WHAT YOU HAVE TO DO – Reproduce all of the entries below exactly, without images.

DATA EXCERPTS –
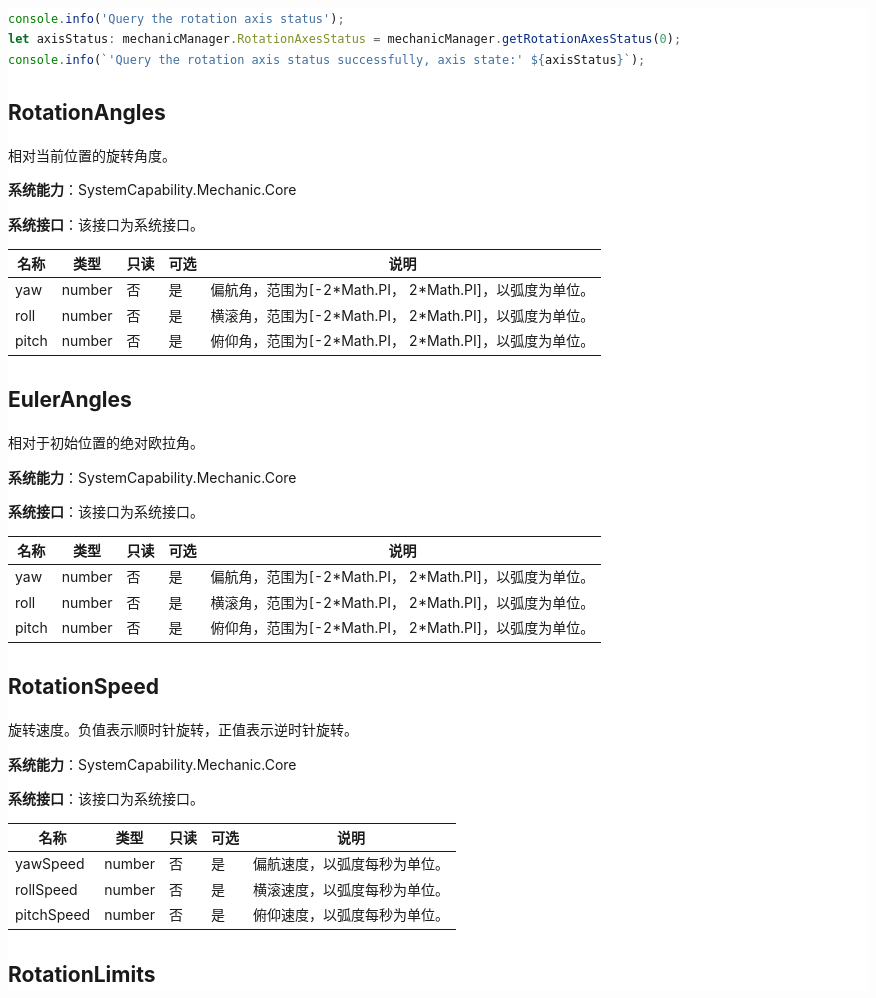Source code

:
 ```ts
console.info('Query the rotation axis status');
let axisStatus: mechanicManager.RotationAxesStatus = mechanicManager.getRotationAxesStatus(0);
console.info(`'Query the rotation axis status successfully, axis state:' ${axisStatus}`);
```

## RotationAngles

相对当前位置的旋转角度。

**系统能力**：SystemCapability.Mechanic.Core

**系统接口**：该接口为系统接口。

| 名称   | 类型 | 只读 | 可选 | 说明|
| ----- | ---- | ---- | --- | --- |
| yaw | number | 否 | 是 | 偏航角，范围为[-2\*Math.PI， 2\*Math.PI]，以弧度为单位。 |
| roll | number | 否 | 是 | 横滚角，范围为[-2\*Math.PI， 2\*Math.PI]，以弧度为单位。 |
| pitch | number | 否 | 是 | 俯仰角，范围为[-2\*Math.PI， 2\*Math.PI]，以弧度为单位。 |

## EulerAngles

相对于初始位置的绝对欧拉角。

**系统能力**：SystemCapability.Mechanic.Core

**系统接口**：该接口为系统接口。

| 名称   | 类型 | 只读 | 可选 | 说明|
| ----- | ---- | ---- | --- | --- |
| yaw | number | 否 | 是 | 偏航角，范围为[-2\*Math.PI， 2\*Math.PI]，以弧度为单位。 |
| roll | number | 否 | 是 | 横滚角，范围为[-2\*Math.PI， 2\*Math.PI]，以弧度为单位。 |
| pitch | number | 否 | 是 | 俯仰角，范围为[-2\*Math.PI， 2\*Math.PI]，以弧度为单位。 |

## RotationSpeed

旋转速度。负值表示顺时针旋转，正值表示逆时针旋转。

**系统能力**：SystemCapability.Mechanic.Core

**系统接口**：该接口为系统接口。

| 名称   | 类型 | 只读 | 可选 | 说明|
| ----- | ---- | ---- | --- | --- |
| yawSpeed | number | 否| 是 | 偏航速度，以弧度每秒为单位。 |
| rollSpeed | number | 否 | 是 | 横滚速度，以弧度每秒为单位。 |
| pitchSpeed | number | 否 | 是 | 俯仰速度，以弧度每秒为单位。 |

## RotationLimits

RESULT OF THIS EXERCISE –
Source code

:
 ```ts
console.info('Query the rotation axis status');
let axisStatus: mechanicManager.RotationAxesStatus = mechanicManager.getRotationAxesStatus(0);
console.info(`'Query the rotation axis status successfully, axis state:' ${axisStatus}`);
```

## RotationAngles

相对当前位置的旋转角度。

**系统能力**：SystemCapability.Mechanic.Core

**系统接口**：该接口为系统接口。

| 名称   | 类型 | 只读 | 可选 | 说明|
| ----- | ---- | ---- | --- | --- |
| yaw | number | 否 | 是 | 偏航角，范围为[-2\*Math.PI， 2\*Math.PI]，以弧度为单位。 |
| roll | number | 否 | 是 | 横滚角，范围为[-2\*Math.PI， 2\*Math.PI]，以弧度为单位。 |
| pitch | number | 否 | 是 | 俯仰角，范围为[-2\*Math.PI， 2\*Math.PI]，以弧度为单位。 |

## EulerAngles

相对于初始位置的绝对欧拉角。

**系统能力**：SystemCapability.Mechanic.Core

**系统接口**：该接口为系统接口。

| 名称   | 类型 | 只读 | 可选 | 说明|
| ----- | ---- | ---- | --- | --- |
| yaw | number | 否 | 是 | 偏航角，范围为[-2\*Math.PI， 2\*Math.PI]，以弧度为单位。 |
| roll | number | 否 | 是 | 横滚角，范围为[-2\*Math.PI， 2\*Math.PI]，以弧度为单位。 |
| pitch | number | 否 | 是 | 俯仰角，范围为[-2\*Math.PI， 2\*Math.PI]，以弧度为单位。 |

## RotationSpeed

旋转速度。负值表示顺时针旋转，正值表示逆时针旋转。

**系统能力**：SystemCapability.Mechanic.Core

**系统接口**：该接口为系统接口。

| 名称   | 类型 | 只读 | 可选 | 说明|
| ----- | ---- | ---- | --- | --- |
| yawSpeed | number | 否| 是 | 偏航速度，以弧度每秒为单位。 |
| rollSpeed | number | 否 | 是 | 横滚速度，以弧度每秒为单位。 |
| pitchSpeed | number | 否 | 是 | 俯仰速度，以弧度每秒为单位。 |

## RotationLimits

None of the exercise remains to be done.